The answer must consist of every line in the data that contains "العقيد".

=== Section Start ===

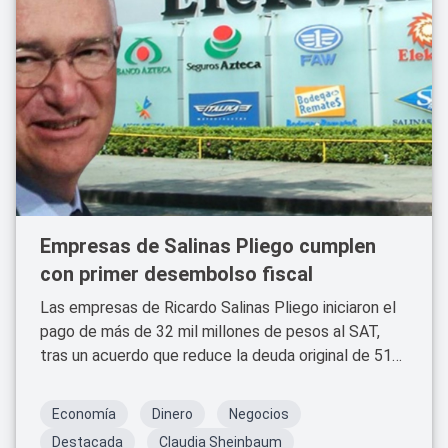
Empresas de Salinas Pliego cumplen
con primer desembolso fiscal
Las empresas de Ricardo Salinas Pliego iniciaron el
pago de más de 32 mil millones de pesos al SAT,
tras un acuerdo que reduce la deuda original de 51
mil millones y pone fin a más de dos décadas de
litigios fiscales.
Economía
Dinero
Negocios
Destacada
Claudia Sheinbaum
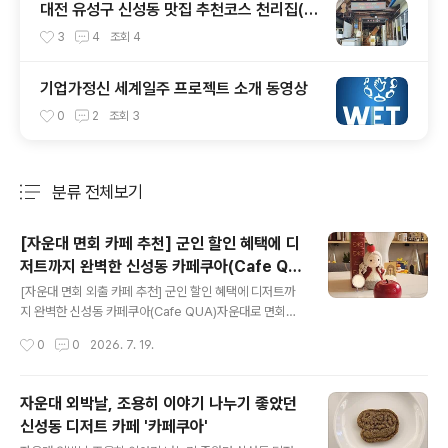
대전 유성구 신성동 맛집 추천코스 천리집(순
대국밥) - 카페쿠아(커피)
3
4
조회
4
기업가정신 세계일주 프로젝트 소개 동영상
0
2
조회
3
분류 전체보기
주요 글 목록
[자운대 면회 카페 추천] 군인 할인 혜택에 디
저트까지 완벽한 신성동 카페쿠아(Cafe QU
글 내용
A)
[자운대 면회 외출 카페 추천] 군인 할인 혜택에 디저트까
지 완벽한 신성동 카페쿠아(Cafe QUA)자운대로 면회나
외출, 외박 나오시는 분들 많으시죠? 오랜만에 반가운 얼굴
작성시간
0
0
2026. 7. 19.
을 만나는 소중한 시간, 밥 먹고 나서 어디 가서 편하게 이
야기 나눌지 고민되신다면 자운대 바로 옆 신성동에 위치
한 '카페쿠아(Cafe QUA)'를 강력 추천해 드립니다!자운
자운대 외박날, 조용히 이야기 나누기 좋았던
대에서 차로 금방 도착할 수 있는 가까운 거리에 있어서 외
신성동 디저트 카페 '카페쿠아'
출이나 면회 시간 아끼기에도 딱 좋은 곳이에요. 특히 이곳
글 내용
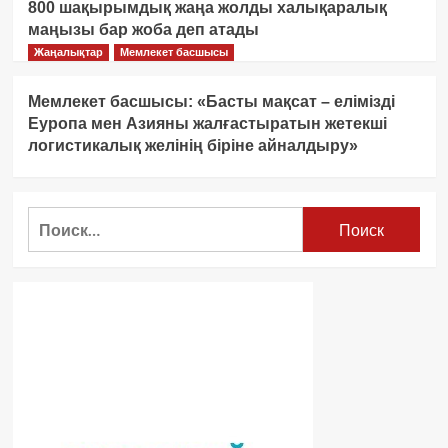
800 шақырымдық жаңа жолды халықаралық
маңызы бар жоба деп атады
Жаңалықтар
Мемлекет басшысы
Мемлекет басшысы: «Басты мақсат – елімізді
Еуропа мен Азияны жалғастыратын жетекші
логистикалық желінің біріне айналдыру»
Найти:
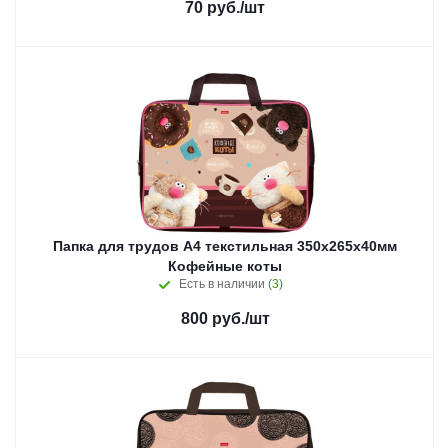
70
руб.
/шт
Папка для трудов А4 текстильная 350х265х40мм
Кофейные коты
Есть в наличии
(3)
800
руб.
/шт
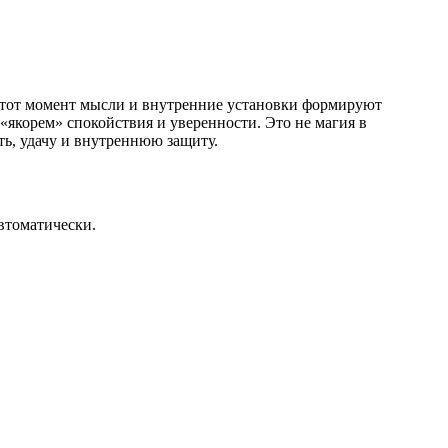
 этот момент мысли и внутренние установки формируют
«якорем» спокойствия и уверенности. Это не магия в
ть, удачу и внутреннюю защиту.
втоматически.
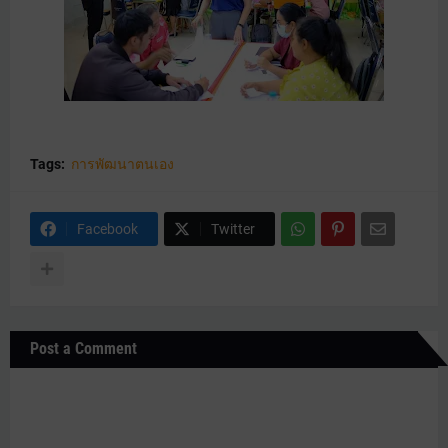
Tags:
การพัฒนาตนเอง
Facebook
Twitter
Post a Comment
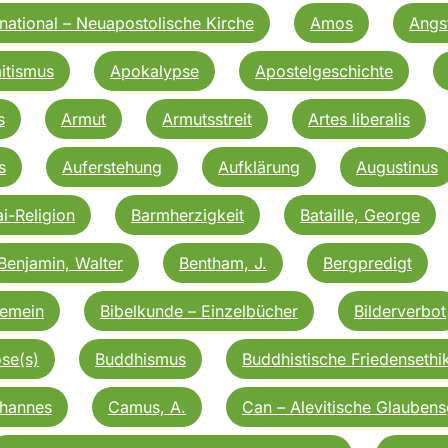
national – Neuapostolische Kirche
Amos
Angs
itismus
Apokalypse
Apostelgeschichte
s
Armut
Armutsstreit
Artes liberalis
s
Auferstehung
Aufklärung
Augustinus
i-Religion
Barmherzigkeit
Bataille, George
Benjamin, Walter
Bentham, J.
Bergpredigt
gemein
Bibelkunde – Einzelbücher
Bilderverbot
se(s)
Buddhismus
Buddhistische Friedensethi
ohannes
Camus, A.
Can – Alevitische Glauben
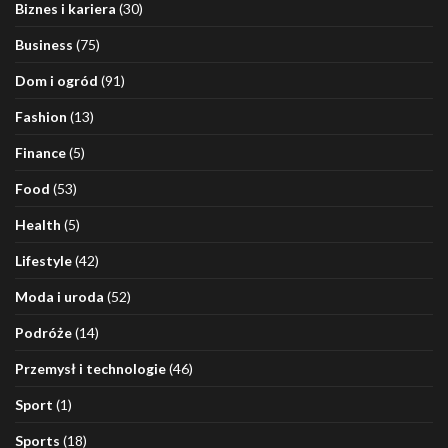
Biznes i kariera
(30)
Business
(75)
Dom i ogród
(91)
Fashion
(13)
Finance
(5)
Food
(53)
Health
(5)
Lifestyle
(42)
Moda i uroda
(52)
Podróże
(14)
Przemysł i technologie
(46)
Sport
(1)
Sports
(18)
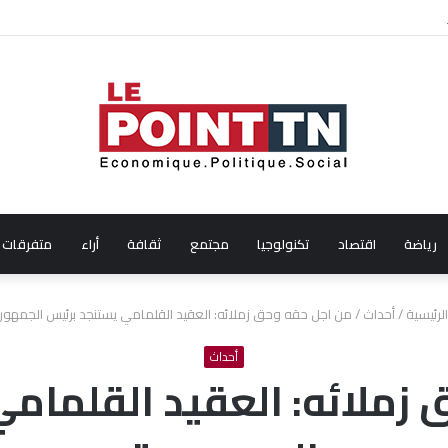
دين من إيطاليا!
رياضة
اقتصاد
تكنولوجيا
مجتمع
ثقافة
أراء
متفرقات
لرئيسية
/
أحداث
/
من اجل حقه وحق زملائه: العقيد القلمامي يستنجد برئيس الجمهور
أحداث
زملائه: العقيد القلمام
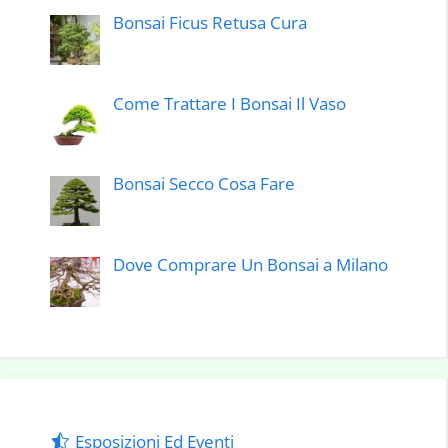
Bonsai Ficus Retusa Cura
Come Trattare I Bonsai Il Vaso
Bonsai Secco Cosa Fare
Dove Comprare Un Bonsai a Milano
Esposizioni Ed Eventi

=== Section End ===

## Completed task:
من اجل حقه وحق زملائه: العقيد القلمامي يستنجد برئيس الجمهور
زملائه: العقيد القلمام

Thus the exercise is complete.